A Framework for AI-Native Semantic-Based Dynamic Slicing for 6G Networks
Mayukh Roy Chowdhury, Eman Hammad, Lauri Loven, Susanna Pirttikangas, Aloizio P da Silva, Walid Saad
TL;DR
This work proposes a novel AI-native semantic slicing framework that integrates semantic encoding/decoding, semantic service class identification, and dynamic compute-network orchestration within a 5G service-based architecture. By decomposing data into semantic content elements and aligning network and computing resources to semantic tasks, it enables fine-grained, context-aware slice management and proactive resource provisioning.

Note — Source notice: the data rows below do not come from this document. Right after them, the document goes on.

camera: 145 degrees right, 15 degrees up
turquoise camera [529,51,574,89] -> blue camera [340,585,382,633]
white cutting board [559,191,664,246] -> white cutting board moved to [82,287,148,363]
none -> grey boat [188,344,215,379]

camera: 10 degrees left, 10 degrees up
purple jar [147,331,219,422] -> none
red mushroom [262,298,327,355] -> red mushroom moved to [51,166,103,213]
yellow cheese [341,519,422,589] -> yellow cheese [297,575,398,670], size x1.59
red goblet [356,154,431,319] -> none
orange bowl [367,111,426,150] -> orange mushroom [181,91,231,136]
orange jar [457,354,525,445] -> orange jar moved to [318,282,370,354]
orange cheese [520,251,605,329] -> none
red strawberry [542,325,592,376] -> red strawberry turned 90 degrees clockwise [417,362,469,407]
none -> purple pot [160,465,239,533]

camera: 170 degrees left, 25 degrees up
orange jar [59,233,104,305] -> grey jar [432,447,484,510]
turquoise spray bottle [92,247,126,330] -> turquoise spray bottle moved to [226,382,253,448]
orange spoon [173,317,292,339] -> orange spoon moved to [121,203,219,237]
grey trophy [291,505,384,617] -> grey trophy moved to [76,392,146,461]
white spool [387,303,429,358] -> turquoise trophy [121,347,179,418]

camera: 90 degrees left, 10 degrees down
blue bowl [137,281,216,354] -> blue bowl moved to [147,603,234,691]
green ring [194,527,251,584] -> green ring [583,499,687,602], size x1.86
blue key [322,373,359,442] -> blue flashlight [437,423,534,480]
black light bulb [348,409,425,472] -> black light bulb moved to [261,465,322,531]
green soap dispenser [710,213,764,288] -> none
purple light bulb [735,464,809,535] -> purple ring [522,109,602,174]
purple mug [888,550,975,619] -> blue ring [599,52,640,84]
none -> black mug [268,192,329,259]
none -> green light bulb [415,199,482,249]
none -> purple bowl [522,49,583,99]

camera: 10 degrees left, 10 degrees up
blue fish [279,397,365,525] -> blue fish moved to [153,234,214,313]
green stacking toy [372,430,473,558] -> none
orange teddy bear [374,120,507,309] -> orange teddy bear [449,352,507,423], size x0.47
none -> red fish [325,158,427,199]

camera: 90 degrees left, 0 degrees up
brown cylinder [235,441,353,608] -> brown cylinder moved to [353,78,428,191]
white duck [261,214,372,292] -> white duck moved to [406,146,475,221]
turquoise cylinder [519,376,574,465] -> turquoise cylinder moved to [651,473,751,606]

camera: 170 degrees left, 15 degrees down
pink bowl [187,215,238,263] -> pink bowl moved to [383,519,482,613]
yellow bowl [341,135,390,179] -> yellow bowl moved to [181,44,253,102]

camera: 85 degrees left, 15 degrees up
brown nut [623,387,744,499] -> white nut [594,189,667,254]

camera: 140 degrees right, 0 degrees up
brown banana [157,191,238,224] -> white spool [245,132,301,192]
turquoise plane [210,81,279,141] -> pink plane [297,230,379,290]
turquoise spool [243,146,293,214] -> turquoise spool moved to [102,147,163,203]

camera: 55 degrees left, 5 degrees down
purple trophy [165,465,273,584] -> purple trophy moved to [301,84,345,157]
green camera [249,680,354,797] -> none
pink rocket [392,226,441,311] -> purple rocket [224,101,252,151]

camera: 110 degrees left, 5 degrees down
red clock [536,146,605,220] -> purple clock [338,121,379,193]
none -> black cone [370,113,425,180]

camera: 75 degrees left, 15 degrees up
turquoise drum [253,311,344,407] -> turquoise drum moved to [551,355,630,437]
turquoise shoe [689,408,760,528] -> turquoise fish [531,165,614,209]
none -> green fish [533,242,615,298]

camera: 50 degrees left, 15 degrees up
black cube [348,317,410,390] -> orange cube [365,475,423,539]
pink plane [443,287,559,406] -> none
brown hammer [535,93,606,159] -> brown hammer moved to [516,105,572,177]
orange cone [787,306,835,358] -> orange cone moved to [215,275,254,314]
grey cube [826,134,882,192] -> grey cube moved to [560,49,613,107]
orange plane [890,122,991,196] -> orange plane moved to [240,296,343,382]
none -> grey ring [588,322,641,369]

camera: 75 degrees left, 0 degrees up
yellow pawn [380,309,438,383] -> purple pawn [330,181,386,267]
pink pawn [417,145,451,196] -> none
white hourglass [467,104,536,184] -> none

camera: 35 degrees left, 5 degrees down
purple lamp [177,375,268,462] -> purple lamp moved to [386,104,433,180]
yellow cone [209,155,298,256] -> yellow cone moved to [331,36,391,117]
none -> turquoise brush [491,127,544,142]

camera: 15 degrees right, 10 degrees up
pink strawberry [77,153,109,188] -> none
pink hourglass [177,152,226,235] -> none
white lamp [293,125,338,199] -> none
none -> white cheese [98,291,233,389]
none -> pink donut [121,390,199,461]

A first responder use case demonstrates how knowledge-graph based semantic representations can drive adaptive slicing across mission-critical tasks, while initial single-link results suggest reduced data transmission and improved semantic reliability. The framework outlines key open challenges in semantic representation, AI-driven orchestration, inter-slice interactions, and security, charting a path toward AI-native, cross-domain semantic networking for 6G.
Abstract
In the ensuing ultra-dense and diverse environment in future \ac{6G} communication networks, it will be critical to optimize network resources via mechanisms that recognize and cater to the diversity, density, and dynamicity of system changes. However, coping with such environments cannot be done through the current network approach of compartmentalizing data as distinct from network operations. Instead, we envision a computing continuum where the content of the transmitted data is considered as an essential element in the transmission of that data, with data sources and streams analyzed and distilled to their essential elements, based on their semantic context, and then processed and transmitted over dedicated slices of network resources. By exploiting the rich content and semantics within data for dynamic and autonomous optimization of the computing continuum, this article opens the door to integrating communication, computing, cyber-physical systems, data flow, and AI, presenting new and exciting opportunities for cross-layer design. We propose semantic slicing, a two-pronged approach that builds multiple virtual divisions within a single physical and data infrastructure, each with its own distinct characteristics and needs. We view semantic slicing as a novel shift from current static slicing techniques, extending existing slicing approaches such that it can be applied dynamically at different levels and categories of resources in the computing continuum. Further it propels the advancement of semantic communication via the proposed architectural framework.